## Exercise goal:
Please continue the YPath documentation excerpt from the point where it stops.

## Text excerpt:
--------

In YPath, relative paths start with a slash. The slash is not a separator like in file systems but part of the navigation command. Concatenating two YPaths is therefore plain string concatenation. This may look unusual but is convenient in many places and easy to get used to.

Examples

$data = Yson(@@{"0-25-3ec012f-406daf5c" = {a=<why="I can just do it">1;b=2}}@@);
SELECT Yson::SerializeJson($data), Yson::SerializeJson(Yson::YPath($data, "/0-25-3ec012f-406daf5c/a/@/why"));

Result:

column0

column1

{
  "0-25-3ec012f-406daf5c": {
    "a": {
      "$attributes": {
        "why": "I can just do it"
      },
      "$value": 1
    },
    "b": 2
  }
}

"I can just do it"

$data = Yson(@@{
  a = <a=z;x=y>[
    {abc=123; def=456};
    {abc=234; xyz=789; entity0123 = #};
  ];
  b = {str = <it_is_string=%true>"hello"; "38 parrots" = [38]};
  entity0 = <here_you_can_store=something>#;
  }
@@);

SELECT Yson::ConvertToStringDict(Yson::YPath($data, "/a/@")) AS attrs_root,
Yson::SerializeJson(Yson::YPath($data, "/b/str/@")) AS attrs_b_str,
Yson::SerializeJson(Yson::YPath($data, "/b/str/@/it_is_string")) AS attr_exact,
Yson::SerializeJson(Yson::YPath($data, "/a/0")) as array_index0,
Yson::SerializeJson(Yson::YPath($data, "/a/-1")) as array_last,
Yson::SerializeJson(Yson::YPath($data, "/entity0")) as entity,
Yson::SerializeJson(Yson::YPath($data, "/a/#entity0123/abc")) as entity1,
Yson::SerializeJson(Yson::YPath($data, "/a")) AS whole_a,
Yson::SerializeJson($data) AS whole_data;

Result:

attrs_root

attrs_b_str

attr_exact

array_index0

array_last

entity

entity1

whole_a

whole_data

{
    "a": "z",
    "x": "y"

--------

## Available data:
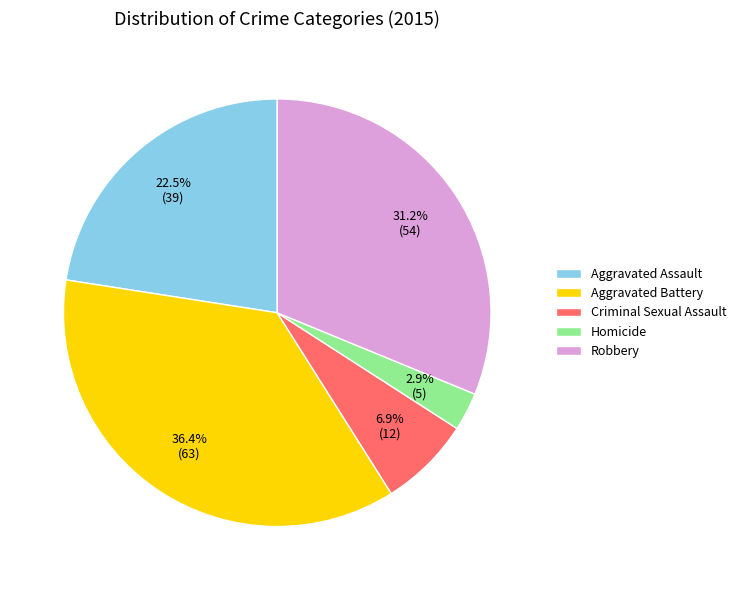

Which slice is the largest?

Aggravated Battery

--------

## Written answer:
}
{
    "it_is_string": true
}
true
{
    "abc": 123,
    "def": 456
}
{
    "abc": 234,
    "entity0123": null,
    "xyz": 789
}
{
    "$attributes": {
        "here_you_can_store": "something"
    },
    "$value": null
}
null
{
    "$attributes": {
        "a": "z",
        "x": "y"
    },
    "$value": [
        {
            "abc": 123,
            "def": 456
        },
        {
            "abc": 234,
            "entity0123": null,
            "xyz": 789
        }
    ]
}
{
    "a": {
        "$attributes": {
            "a": "z",
            "x": "y"
        },
        "$value": [
            {
                "abc": 123,
                "def": 456
            },
            {
                "abc": 234,
                "xyz": 789
            }
        ]
    },
    "b": {
        "38 parrots": [
            38
        ],
        "str": {
            "$attributes": {
                "it_is_string": true
            },
            "$value": "hello"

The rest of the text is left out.